I have been happy lately. I have found good people to surround myself with, people who like me and care about me. I've found a guy who makes time for me, breaks laws for me, and sits through 5 hour graduations for me. He even told me he was proud of me at graduation. It made me feel really good. In short, I like him. And I've made a good good friend in maggie. She and I have so much in common, like suzanne and I. Even though we have different interests, at our core we react the same way and have very similar needs from the world. She's been very good company to me, encouraging me to be happy and appreciative of the hard semester I've had. She and Christina get along great, it's pretty funny. Christina has been wonderful to me always, she is just a beautiful warm person. I miss having her so close, I really have come to associate feelings of home with her. I don't think we ever had a fight, though I'm sure I've annoyed her and pushed the bounds of what a roomate should have to put up with. She just has the nature of someone who cherishes her friends, and I've been very fortunate to be so well cherished.
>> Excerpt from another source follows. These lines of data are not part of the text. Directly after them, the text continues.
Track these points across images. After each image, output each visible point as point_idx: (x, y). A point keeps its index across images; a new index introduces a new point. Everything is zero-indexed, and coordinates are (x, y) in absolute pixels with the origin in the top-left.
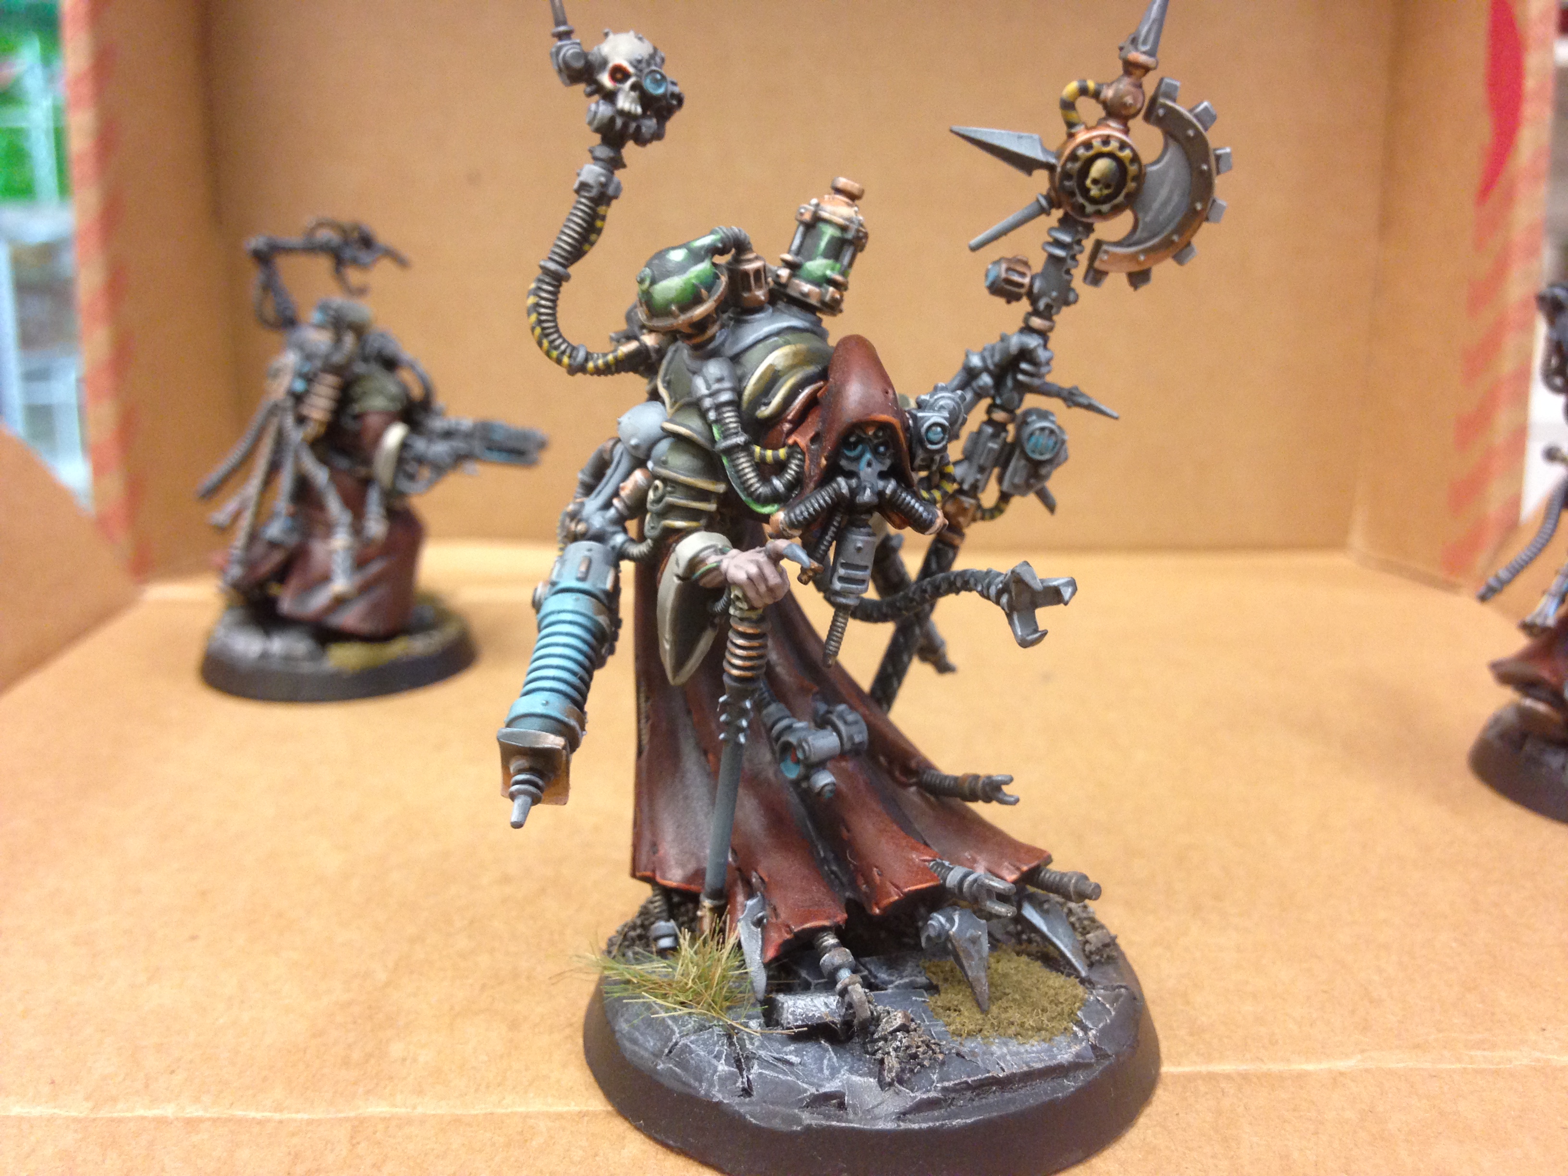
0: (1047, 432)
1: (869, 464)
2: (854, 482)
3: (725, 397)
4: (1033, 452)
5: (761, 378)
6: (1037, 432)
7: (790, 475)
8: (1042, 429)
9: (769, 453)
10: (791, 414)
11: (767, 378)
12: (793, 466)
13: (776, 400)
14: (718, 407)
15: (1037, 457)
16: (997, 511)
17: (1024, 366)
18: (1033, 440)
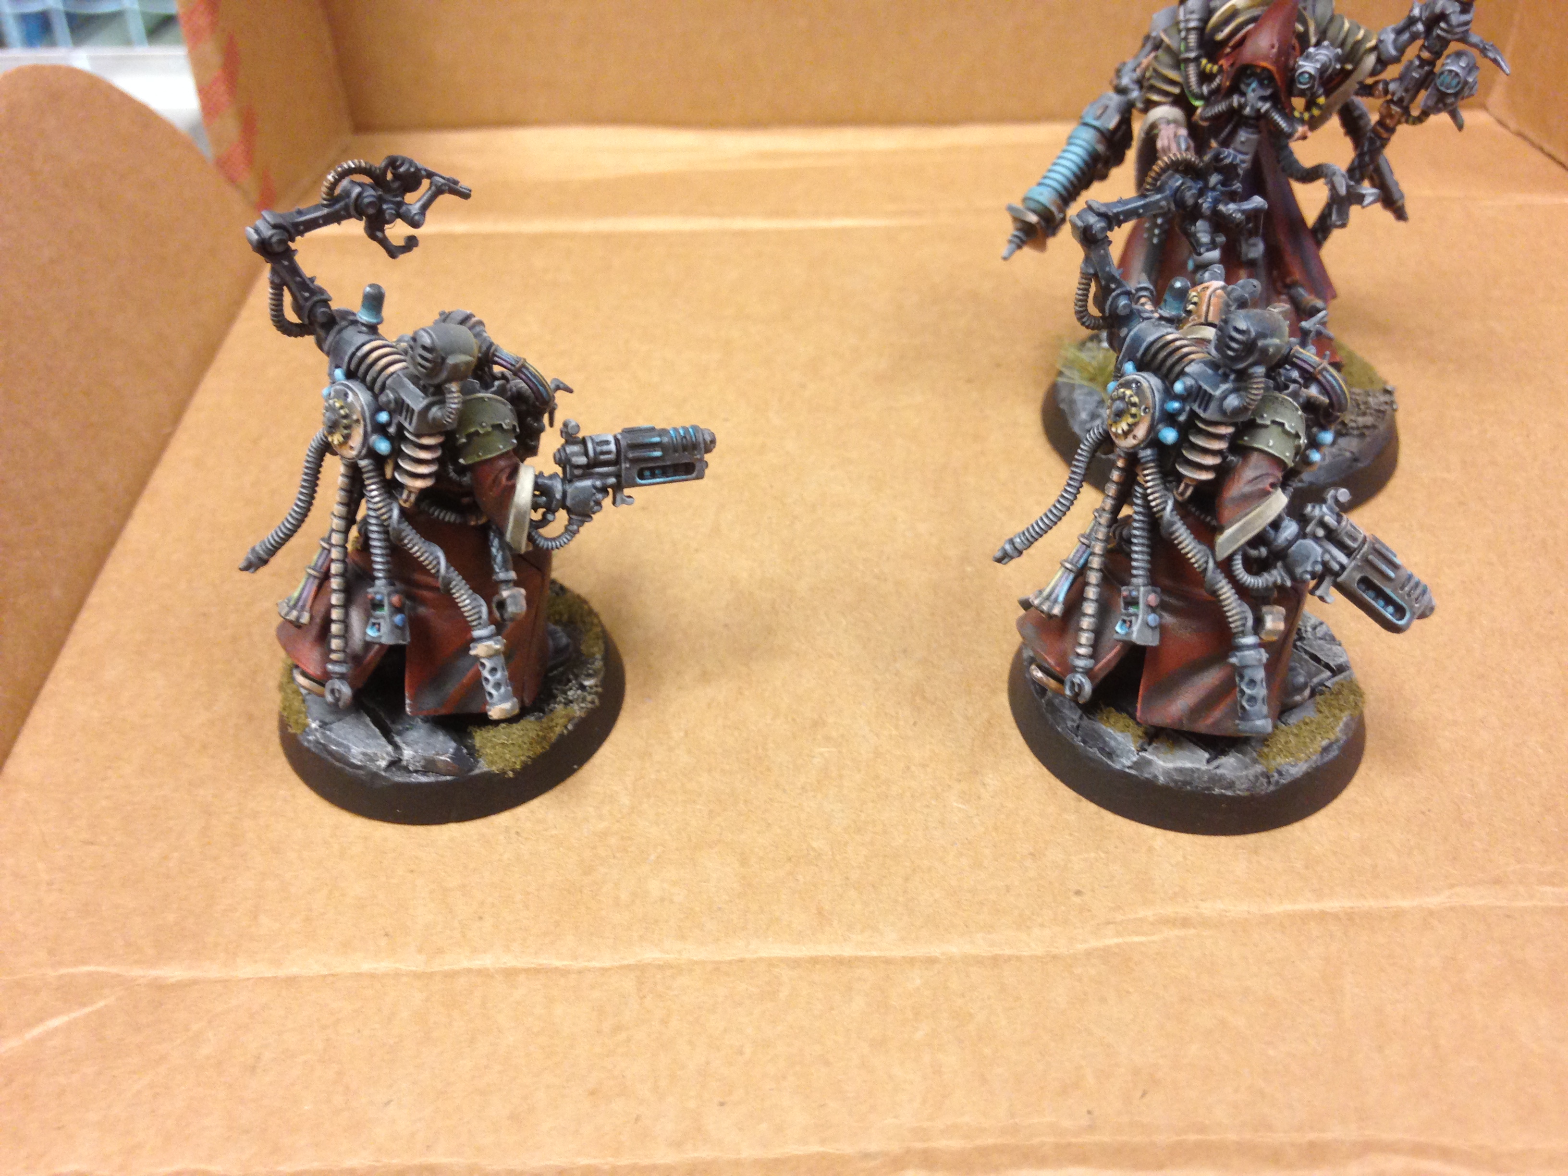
0: (1453, 74)
1: (1254, 90)
2: (1243, 100)
3: (1192, 24)
4: (1442, 85)
5: (1223, 13)
6: (1446, 73)
7: (1214, 85)
8: (1451, 71)
9: (1209, 66)
10: (1232, 43)
11: (1227, 14)
12: (1217, 81)
13: (1227, 30)
14: (1188, 30)
15: (1442, 89)
16: (1420, 120)
17: (1442, 25)
18: (1442, 77)
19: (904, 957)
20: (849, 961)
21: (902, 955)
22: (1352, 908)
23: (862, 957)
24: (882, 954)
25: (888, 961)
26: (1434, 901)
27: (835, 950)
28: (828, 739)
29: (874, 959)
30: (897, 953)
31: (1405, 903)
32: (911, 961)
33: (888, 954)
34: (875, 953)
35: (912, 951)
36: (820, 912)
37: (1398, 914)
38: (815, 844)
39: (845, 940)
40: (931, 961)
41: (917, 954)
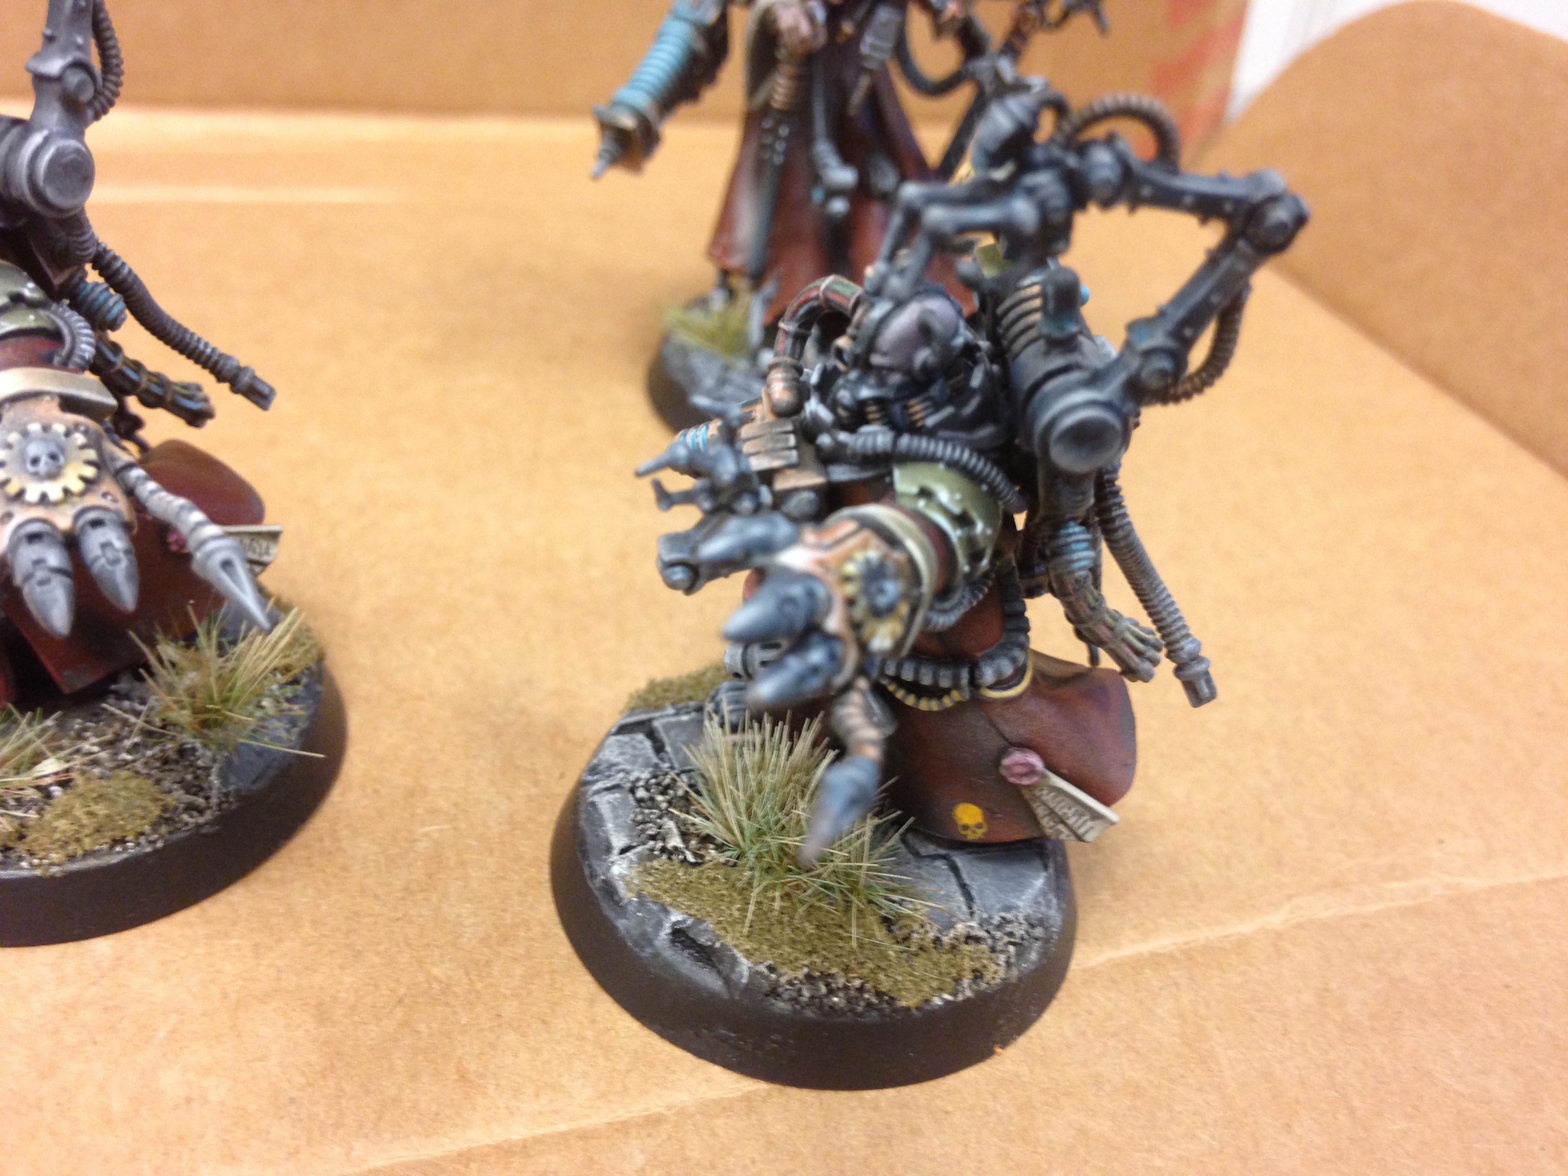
19: (610, 1124)
20: (525, 1147)
21: (606, 1120)
22: (1186, 943)
23: (543, 1135)
24: (573, 1125)
25: (584, 1135)
26: (1276, 920)
27: (498, 1134)
28: (433, 811)
29: (563, 1135)
30: (597, 1119)
31: (1245, 927)
32: (622, 1128)
33: (584, 1123)
34: (562, 1127)
35: (623, 1111)
36: (463, 1077)
37: (1242, 944)
38: (436, 971)
39: (512, 1114)
40: (653, 1121)
41: (630, 1115)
I can only hope that I've been the kind of friend to her that she has been to me. Though that would be hard to imagine.

So this has been a pretty long entry. I just had so many things on my mind. A life to look in the face and make sense of, the sadness of absent friends, the joy and fortune of finding good friends nearby, the sweet possibilities of a tender friendship, and the word goodbye and all that it means. I just have a lot on my mind.

Leaving for Italy june 6th. Don't be a stranger.